One night, a leader asked a Methodist dentist and a dignified man, if he would like special prayer. He was blind in one eye. As he made his way out of his seat and before anyone had a chance to pray, suddenly his blind eye was opened. Needless to say, he became quite excited. “I can see!” he shouted as he held his hand over his good eye, “I tell you, I can see!”
However, God was not only in the meetings. Whenever there was a chance, the Christians met with one another in homes. The Lord’s presence seemed to permeate the atmosphere. While sitting around a table drinking coffee, the Lord was there and often made his presence known. On such an occasion, one lady suddenly became nauseated and ran for the bathroom to vomit. Shortly before, cancer had been discovered in her stomach. The next doctor’s appointment revealed that the cancer had disappeared.
What took place those months in a concentrated form was typical of my dad’s entire life. There was no limit in his mind to what God could do. Dad had a way of interrupting conversations with, “Let’s pray about it right now” and consequently miracles often took place. Yet, there was room in his theology for enduring pain. This, I believe, produced the magnetism in his character. In his mid-fifties, he suffered a heart attack. For weeks, he was flat on his back and it took months to recover. For most of the rest of his life, a couple times a week with regularity, he would grip his chest and make a beeline for his bed, while my mother ran for the nitroglycerin. There he would groan in pain, his face gray, his feet ice-cold, until the pill took effect.
When Jean died, we lived in the Chippewa National Forest, well off the highway, five miles from the nearest town and over a quarter mile from the nearest neighbor. My father sought privacy and retreated into the woods. Yet, inside our house, Mom and I overheard his anguish, as he cried, “Oh, Jean, Jean!” In this old world, we can never expect to be free from tribulation and trouble.

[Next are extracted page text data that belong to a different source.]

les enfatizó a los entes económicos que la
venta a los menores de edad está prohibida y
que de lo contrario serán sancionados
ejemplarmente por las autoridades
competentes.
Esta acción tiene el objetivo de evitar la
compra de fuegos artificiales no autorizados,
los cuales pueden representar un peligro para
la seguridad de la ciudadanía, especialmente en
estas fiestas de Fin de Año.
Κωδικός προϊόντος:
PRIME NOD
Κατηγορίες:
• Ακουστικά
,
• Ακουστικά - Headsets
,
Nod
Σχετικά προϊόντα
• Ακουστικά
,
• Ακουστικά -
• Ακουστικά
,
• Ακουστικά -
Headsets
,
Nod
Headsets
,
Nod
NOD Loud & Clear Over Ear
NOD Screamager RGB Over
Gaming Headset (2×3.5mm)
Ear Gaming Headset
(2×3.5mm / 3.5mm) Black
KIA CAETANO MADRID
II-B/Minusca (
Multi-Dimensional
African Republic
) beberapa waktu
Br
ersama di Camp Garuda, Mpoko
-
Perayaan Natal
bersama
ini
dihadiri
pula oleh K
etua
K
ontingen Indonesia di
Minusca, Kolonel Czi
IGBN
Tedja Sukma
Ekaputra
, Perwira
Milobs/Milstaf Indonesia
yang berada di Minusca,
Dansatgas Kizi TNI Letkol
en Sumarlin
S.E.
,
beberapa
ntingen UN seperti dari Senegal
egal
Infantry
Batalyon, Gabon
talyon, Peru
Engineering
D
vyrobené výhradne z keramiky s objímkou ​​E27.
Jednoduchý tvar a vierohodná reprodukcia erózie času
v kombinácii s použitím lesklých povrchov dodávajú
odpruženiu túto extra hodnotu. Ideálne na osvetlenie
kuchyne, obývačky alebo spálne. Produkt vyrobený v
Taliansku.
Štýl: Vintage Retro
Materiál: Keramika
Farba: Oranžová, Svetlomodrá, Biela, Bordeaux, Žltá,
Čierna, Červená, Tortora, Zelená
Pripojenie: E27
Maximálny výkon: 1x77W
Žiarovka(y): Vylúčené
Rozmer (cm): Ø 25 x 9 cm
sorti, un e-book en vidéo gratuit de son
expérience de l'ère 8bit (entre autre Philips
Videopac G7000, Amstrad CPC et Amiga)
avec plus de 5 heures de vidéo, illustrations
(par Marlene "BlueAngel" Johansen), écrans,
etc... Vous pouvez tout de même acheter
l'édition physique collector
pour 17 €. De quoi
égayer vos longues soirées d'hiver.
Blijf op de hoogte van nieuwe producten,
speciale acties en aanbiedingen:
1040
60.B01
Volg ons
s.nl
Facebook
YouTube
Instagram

Yet, our great High Priest, touched with the feelings of our infirmity, has many ways of compensating. I was sick with mumps and Mom and Dad, along with our godly neighbor lady, were with Jean as she made her departure from this world. She was ready to go, in fact, had made it known that she wanted to go. She lay quietly in bed in her final coma with her eyes closed. Then, she opened them and scanned the ceiling of her room from one side to another. A smile crept over her face. She closed her eyes for the last time and at that instant, my parents and the neighbor heard music.
Mom, as usual, said the first thing that popped into her head. “Did you leave your car radio on?” she asked the neighbor. “No,” the neighbor responded, “it hasn’t worked for a long time. Did you hear that music, too?” Then Mom came into my room. “Did you have your radio on?” she asked me. I had not. There was no natural explanation for the music that entered our home in the Chippewa National Forest. We had to conclude that angels, who came for Jean’s soul, had brought it. Jean was taken to be with her Lord.